Nella fase successiva tutto il fondo del mare, già ampiamente riempito dalle barriere coralline cassiane, fu quasi colmato dal detrito derivante dal Pangea. Questi strati, spesso di colore rossastro, fanno parte della Formazione di Raibl con il classico fossile guida: Myophoria kefersteini. Nel Norico, circa 220 milioni di anni fa, la nostra zona era una specie di enorme spiaggia coperta dal mare durante l’alta marea e asciutta durante la bassa marea, con un ciclo che si ripeteva due volte al giorno. In queste condizioni si sono formati giganteschi tappeti algali, costituiti prevalentemente da alghe azzurre unicellulari (cianobatteri) la cui superficie mucillaginosa riesce a catturare il fango calcareo trasportato nella piana durante l’alta marea. Questi depositi compongono ora le stromatoliti, rocce a struttura lamellare che assomigliano a pile di fogli accatastati. Questi cicli di marea si ripeterono per circa 10 milioni di anni, costruendo la roccia che oggi chiamiamo Dolomia Principale, e che costituisce la parte alta del Puez, dello Stevia e del Sella. In queste rocce abbondano dei grandi molluschi dalla particolare forma “cornuta”, chiamati comunemente Megalodonti che si trovano frequentemente sull’altipiano del Puez e del Sella. Le rocce più giovani del Comune di Selva si trovano al Puez e al Piz Boè sono le Marne del Puez che si sono formate nel periodo Cretaceo, circa 140 milioni di anni fa.

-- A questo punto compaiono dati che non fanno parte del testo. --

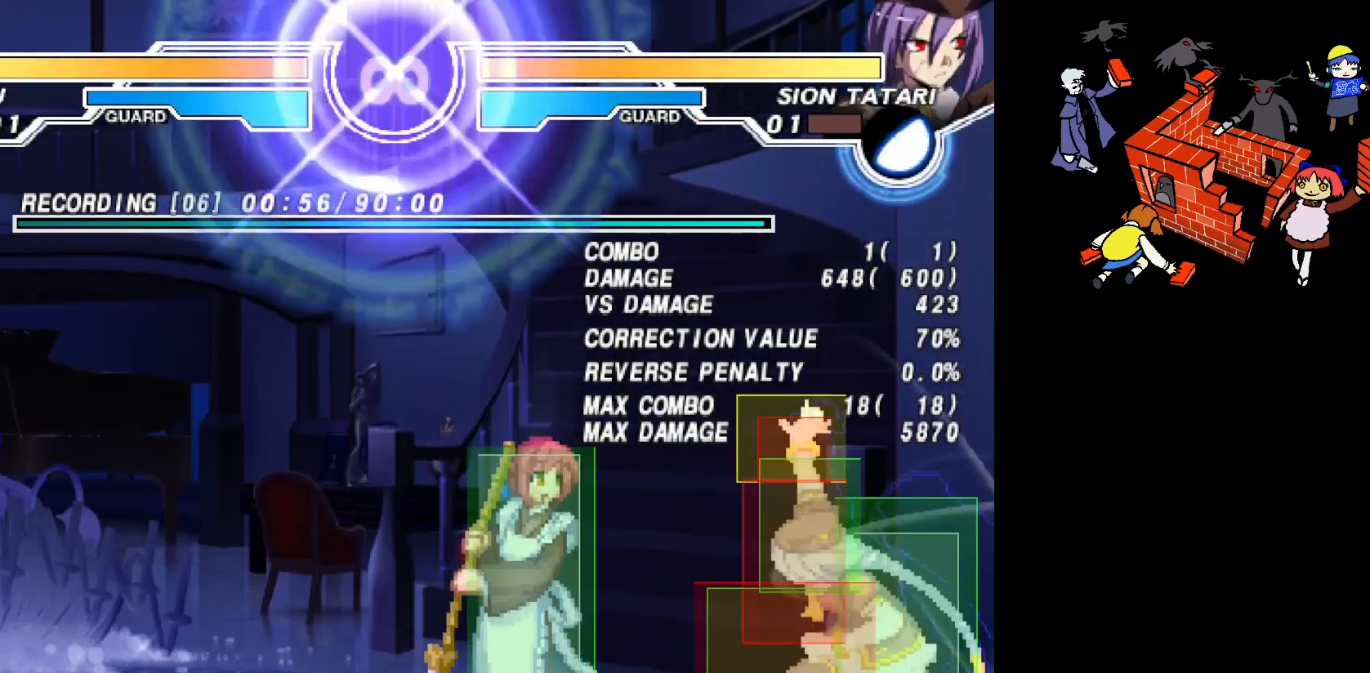
{"dt_ms": 500, "buttons": [], "events": [[117, "R2", "down"], [200, "R2", "up"], [333, "R2", "down"], [367, "R2", "up"], [433, "R2", "down"], [483, "R2", "up"]]}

La formazione delle Dolomiti
Dopo la deposizione delle rocce dentro il mare vi fu una fase di sollevamento. L’Africa si spostava lentamente verso nord ed entrò in collisione con l’Europa. Le rocce del fondo del mare che si trovavano fra i due continenti furono lentamente spinte fuori dall’acqua, e in milioni di anni sono state sollevate fino alle quote attuali. Questo processo si chiama orogenesi: si sono così formate le Alpi e insieme ad esse anche le Dolomiti.